Bref... Si l'on amène un bon suspect à avoir une défense absurde, il fera un parfait coupable, n'est-il pas vrai ? C'est sur ce raisonnement que compte l'assassin, que je vous laisserai découvrir par vous-même, ainsi que son mobile.
Voilà un remarquable polar où l'imagination crépite à toutes les pages, où les personnages, à défaut d'une réelle profondeur psychologique, ont une existence intense. Jamais on n'y croit un seul instant, et pourtant on ne marche pas, on court, on fonce... pour finir par retomber sur ses pattes, comme Doc, un peu étourdi, des étincelles plein les yeux après cette pyrotechnie issue tout droit du département des chandelles romaines. A lire ou à relire absolument, en laissant bourniffler les verchons fourgus...

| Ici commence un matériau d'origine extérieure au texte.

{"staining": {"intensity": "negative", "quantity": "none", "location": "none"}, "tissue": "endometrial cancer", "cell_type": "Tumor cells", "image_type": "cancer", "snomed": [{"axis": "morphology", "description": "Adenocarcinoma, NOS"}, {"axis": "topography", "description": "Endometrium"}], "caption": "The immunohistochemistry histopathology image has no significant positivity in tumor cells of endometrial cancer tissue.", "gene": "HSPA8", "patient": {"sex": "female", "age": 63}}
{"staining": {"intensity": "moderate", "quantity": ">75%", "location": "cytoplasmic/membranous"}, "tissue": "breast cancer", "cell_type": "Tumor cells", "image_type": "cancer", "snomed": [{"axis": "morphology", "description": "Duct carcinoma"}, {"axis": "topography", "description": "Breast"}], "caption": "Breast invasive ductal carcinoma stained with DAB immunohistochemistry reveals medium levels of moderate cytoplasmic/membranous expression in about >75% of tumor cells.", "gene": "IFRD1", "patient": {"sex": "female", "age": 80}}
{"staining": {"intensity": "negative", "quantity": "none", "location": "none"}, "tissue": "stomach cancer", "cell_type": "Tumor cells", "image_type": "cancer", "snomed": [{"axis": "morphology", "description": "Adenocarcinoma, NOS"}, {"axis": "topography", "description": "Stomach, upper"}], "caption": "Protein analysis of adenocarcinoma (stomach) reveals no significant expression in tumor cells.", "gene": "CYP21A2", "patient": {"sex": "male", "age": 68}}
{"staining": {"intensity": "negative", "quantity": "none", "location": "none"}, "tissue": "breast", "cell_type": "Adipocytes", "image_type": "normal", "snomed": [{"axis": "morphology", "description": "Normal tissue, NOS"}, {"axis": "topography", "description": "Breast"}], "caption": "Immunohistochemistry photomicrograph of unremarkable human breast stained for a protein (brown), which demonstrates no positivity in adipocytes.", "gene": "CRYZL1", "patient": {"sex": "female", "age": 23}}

Après Tout smouales étaient les borogovesde « Lewis Padgett », voici encore mis à contribution l'inépuisable Lewis Carroll ; son Jabberwock est d'ailleurs ici comme l'Arlésienne ; mais on cesse bientôt de l'attendre avec impatience, tant se succèdent à un rythme haletant les événements normaux (mais non banals), le tout assaisonné d'humour, mais non de loufoquerie comme ailleurs chez Brown qui prouve que, comme Poe, il possède non seulement l'imagination la plus débridée mais la raison la plus rigoureuse. Un « policier » captivant et admirable.